Il miracolo del cieco nato e il “chiacchiericcio” che lo circonda
di Michele Brambilla
Come spiega Papa Francesco all’inizio dell’Angelus del 19 marzo, «oggi il Vangelo ci mostra Gesù che ridona la vista a un uomo cieco dalla nascita (cfr Gv 9,1-41). Ma questo prodigio è accolto in malo modo da varie persone e gruppi».
«Anzitutto ci sono i discepoli di Gesù, che di fronte al cieco nato finiscono nel chiacchiericcio: si chiedono se la colpa sia dei genitori o sua», perché all’epoca si riteneva che Dio punisse infallibilmente ogni singolo peccato per generazioni, trasmettendo la colpa dei padri ai figli. «Poi, avvenuta la guarigione, le reazioni aumentano. La prima è quella dei vicini, che sono scettici: “Quest’uomo è stato sempre cieco: non è possibile che ora veda, non può essere lui!, è un altro”: scetticismo» o, peggio, tentazione recondita di lasciare inalterate le “certezze” del pregiudizio, specie sul rabbi di Nazareth, che con questo miracolo si rivela essere ben più di un semplice maestro. «In tutte queste reazioni, emergono cuori chiusi di fronte al segno di Gesù, per motivi diversi: perché cercano un colpevole, perché non sanno stupirsi, perché non vogliono cambiare, perché sono bloccati dalla paura. E tante situazioni assomigliano oggi a questa. Davanti a una cosa che è proprio un messaggio di testimonianza di una persona, è un messaggio di Gesù, noi cadiamo in questo: cerchiamo un’altra spiegazione, non vogliamo cambiare, cerchiamo una via di uscita più elegante che accettare la verità» che ci “infastidisce” interiormente.
«L’unico che reagisce bene è il cieco: lui, felice di vedere, testimonia quanto gli è accaduto nel modo più semplice: “Ero cieco e ora ci vedo”», evidenzia il Papa. Nella storia delle ideologie è sempre così: se i fatti non danno ragione alla teoria che va per la maggiore, tanto peggio per i fatti. Non viene tollerata, in particolare, la novità di vita che si manifesta in coloro che credono davvero in Gesù Cristo, infatti cercano in tutti i modi di soffocarla.
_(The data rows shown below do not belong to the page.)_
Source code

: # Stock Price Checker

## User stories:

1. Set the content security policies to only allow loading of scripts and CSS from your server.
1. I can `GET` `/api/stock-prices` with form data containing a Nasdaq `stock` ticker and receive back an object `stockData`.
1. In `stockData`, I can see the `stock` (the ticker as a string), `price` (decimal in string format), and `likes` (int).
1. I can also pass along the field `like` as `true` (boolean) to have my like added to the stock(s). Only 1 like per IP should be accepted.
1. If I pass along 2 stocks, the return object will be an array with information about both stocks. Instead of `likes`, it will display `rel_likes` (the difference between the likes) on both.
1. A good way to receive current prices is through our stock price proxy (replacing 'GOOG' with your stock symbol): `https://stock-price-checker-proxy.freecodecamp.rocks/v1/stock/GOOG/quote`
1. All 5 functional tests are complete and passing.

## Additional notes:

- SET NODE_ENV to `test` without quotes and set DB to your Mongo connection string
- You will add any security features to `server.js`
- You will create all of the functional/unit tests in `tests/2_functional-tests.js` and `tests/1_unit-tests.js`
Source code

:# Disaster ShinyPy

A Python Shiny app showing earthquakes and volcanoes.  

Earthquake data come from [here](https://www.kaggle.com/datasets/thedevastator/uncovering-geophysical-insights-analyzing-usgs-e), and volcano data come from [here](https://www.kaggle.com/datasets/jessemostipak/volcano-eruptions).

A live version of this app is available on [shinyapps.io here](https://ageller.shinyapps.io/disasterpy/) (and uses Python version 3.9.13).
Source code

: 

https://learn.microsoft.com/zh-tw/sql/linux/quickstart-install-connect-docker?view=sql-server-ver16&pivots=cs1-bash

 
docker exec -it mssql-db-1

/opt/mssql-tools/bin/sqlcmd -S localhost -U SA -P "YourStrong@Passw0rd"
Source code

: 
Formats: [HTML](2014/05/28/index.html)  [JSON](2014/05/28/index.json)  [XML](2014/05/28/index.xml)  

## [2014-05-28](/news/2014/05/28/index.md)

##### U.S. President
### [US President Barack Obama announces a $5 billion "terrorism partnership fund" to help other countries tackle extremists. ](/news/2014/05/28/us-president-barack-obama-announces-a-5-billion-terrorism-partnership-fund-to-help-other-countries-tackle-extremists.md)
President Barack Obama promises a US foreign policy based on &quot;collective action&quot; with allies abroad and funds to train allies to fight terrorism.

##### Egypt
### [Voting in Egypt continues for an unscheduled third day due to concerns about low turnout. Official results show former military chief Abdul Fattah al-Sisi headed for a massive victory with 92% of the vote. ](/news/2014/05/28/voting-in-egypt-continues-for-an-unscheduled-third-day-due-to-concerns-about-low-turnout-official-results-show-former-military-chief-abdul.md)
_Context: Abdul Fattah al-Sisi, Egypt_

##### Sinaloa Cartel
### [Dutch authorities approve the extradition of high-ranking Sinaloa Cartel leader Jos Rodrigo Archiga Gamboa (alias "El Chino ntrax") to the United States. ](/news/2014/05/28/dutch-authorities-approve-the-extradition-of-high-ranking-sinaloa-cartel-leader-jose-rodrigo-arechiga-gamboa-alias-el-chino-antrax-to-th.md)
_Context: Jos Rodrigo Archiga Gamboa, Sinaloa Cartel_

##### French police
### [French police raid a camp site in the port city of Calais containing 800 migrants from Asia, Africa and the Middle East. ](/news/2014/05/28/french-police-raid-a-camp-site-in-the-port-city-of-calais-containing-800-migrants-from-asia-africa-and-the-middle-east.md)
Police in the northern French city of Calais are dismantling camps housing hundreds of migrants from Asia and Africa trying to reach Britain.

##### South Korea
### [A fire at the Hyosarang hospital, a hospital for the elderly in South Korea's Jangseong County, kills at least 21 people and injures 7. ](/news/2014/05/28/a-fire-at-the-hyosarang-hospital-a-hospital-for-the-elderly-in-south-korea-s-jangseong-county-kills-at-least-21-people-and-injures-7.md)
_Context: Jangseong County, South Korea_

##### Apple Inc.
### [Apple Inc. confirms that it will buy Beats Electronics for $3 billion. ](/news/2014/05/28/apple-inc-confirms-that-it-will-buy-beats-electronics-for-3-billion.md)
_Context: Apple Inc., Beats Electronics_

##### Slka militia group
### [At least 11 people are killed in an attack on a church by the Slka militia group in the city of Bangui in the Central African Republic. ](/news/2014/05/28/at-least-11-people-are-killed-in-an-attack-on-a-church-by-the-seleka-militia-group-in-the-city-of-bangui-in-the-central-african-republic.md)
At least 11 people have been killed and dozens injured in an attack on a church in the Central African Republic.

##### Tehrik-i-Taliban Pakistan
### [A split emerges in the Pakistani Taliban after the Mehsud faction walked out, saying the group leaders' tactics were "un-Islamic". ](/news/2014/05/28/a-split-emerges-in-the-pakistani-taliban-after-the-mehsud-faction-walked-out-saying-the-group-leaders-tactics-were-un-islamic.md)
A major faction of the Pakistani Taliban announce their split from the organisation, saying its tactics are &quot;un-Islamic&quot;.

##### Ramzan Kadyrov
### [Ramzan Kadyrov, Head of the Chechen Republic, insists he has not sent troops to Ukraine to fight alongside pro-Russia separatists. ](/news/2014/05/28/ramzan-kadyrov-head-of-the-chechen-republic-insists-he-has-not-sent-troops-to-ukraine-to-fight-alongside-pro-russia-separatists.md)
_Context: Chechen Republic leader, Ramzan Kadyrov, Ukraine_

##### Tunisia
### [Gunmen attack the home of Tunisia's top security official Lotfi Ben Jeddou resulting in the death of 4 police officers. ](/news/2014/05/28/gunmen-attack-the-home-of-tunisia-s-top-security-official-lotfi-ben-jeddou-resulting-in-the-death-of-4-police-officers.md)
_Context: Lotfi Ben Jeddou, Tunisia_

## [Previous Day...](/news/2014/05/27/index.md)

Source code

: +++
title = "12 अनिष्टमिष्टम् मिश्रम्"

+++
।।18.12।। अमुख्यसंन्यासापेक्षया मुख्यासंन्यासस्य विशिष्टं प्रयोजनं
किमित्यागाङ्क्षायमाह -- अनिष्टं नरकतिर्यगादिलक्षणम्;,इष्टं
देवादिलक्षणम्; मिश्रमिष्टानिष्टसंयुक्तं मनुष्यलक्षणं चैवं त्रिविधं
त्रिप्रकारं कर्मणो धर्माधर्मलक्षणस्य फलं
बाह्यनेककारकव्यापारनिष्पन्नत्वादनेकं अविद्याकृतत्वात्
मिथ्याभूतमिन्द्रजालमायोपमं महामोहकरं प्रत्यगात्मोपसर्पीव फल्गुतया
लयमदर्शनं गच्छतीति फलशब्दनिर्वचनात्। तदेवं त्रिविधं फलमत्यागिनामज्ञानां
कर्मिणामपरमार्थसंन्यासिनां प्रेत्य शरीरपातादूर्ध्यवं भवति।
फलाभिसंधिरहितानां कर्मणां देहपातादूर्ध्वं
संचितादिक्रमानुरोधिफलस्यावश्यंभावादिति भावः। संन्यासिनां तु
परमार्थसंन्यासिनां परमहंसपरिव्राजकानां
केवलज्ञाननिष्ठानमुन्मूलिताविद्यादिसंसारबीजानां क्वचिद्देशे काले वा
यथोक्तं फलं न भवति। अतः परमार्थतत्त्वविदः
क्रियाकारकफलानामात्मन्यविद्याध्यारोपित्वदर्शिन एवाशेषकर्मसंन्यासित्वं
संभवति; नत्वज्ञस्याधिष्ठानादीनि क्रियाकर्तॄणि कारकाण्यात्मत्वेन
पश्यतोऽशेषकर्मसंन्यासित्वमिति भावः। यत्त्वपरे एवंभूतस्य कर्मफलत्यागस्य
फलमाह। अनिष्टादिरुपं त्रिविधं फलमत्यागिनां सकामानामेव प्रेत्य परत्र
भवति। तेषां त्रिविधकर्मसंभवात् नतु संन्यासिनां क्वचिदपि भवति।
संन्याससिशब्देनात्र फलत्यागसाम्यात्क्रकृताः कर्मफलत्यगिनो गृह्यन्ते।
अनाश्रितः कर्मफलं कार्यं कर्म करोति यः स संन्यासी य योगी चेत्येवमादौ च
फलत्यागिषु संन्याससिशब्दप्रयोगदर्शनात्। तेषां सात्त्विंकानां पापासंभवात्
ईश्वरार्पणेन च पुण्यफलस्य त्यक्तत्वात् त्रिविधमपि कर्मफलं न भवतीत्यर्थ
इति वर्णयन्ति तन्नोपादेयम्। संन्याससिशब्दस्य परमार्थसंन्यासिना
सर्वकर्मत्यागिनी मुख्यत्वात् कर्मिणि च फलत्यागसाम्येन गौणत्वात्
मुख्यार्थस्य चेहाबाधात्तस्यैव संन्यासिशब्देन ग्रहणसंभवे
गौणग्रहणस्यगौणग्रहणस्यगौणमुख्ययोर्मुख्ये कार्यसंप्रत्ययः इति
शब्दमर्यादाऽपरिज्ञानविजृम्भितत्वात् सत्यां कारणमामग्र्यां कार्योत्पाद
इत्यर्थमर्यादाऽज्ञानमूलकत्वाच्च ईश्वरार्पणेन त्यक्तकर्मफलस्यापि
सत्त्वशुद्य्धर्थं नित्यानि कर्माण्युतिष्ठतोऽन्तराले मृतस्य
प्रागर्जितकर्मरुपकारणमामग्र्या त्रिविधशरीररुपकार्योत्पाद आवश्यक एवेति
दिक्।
Il Pontefice sottolinea particolarmente che «quando Gesù ci guarisce, ci ridona dignità», o meglio ci ristabilisce nella dignità che l’uomo aveva nel progetto originario di Dio. Essendo una dignità perduta e quasi dimenticata, è ovvio che essa sembri “strana” agli occhi ottenebrati dal peccato.
«Fratelli, sorelle, con tutti questi personaggi il Vangelo odierno mette anche noi nel mezzo della scena, così che ci chiediamo: che posizione prendiamo, che cosa avremmo detto allora? E soprattutto, che cosa facciamo oggi? Come il cieco, sappiamo vedere il bene ed esser grati per i doni che riceviamo? Mi domando: com’è la mia dignità? Com’è la tua dignità? Testimoniamo Gesù oppure spargiamo critiche e sospetti? Siamo liberi di fronte ai pregiudizi o ci associamo a quelli che diffondono negatività e pettegolezzi», domanda il Santo Padre. Soprattutto «siamo felici di dire che Gesù ci ama, che ci salva oppure, come i genitori del cieco nato, ci lasciamo ingabbiare dal timore di quello che penserà la gente?». Allora, «fratelli e sorelle, chiediamo oggi la grazia di stupirci ogni giorno dei doni di Dio e di vedere le varie circostanze della vita, anche le più difficili da accettare, come occasioni per operare il bene, come ha fatto Gesù col cieco».
«E oggi facciamo gli auguri a tutti i papà» nella loro “festa”, cosa non da poco ai nostri giorni. «Che in san Giuseppe trovino il modello, il sostegno, il conforto per vivere bene la loro paternità», dice Francesco nel giorno in cui ricorre anche il suo decimo anniversario di intronizzazione (19 marzo 2013).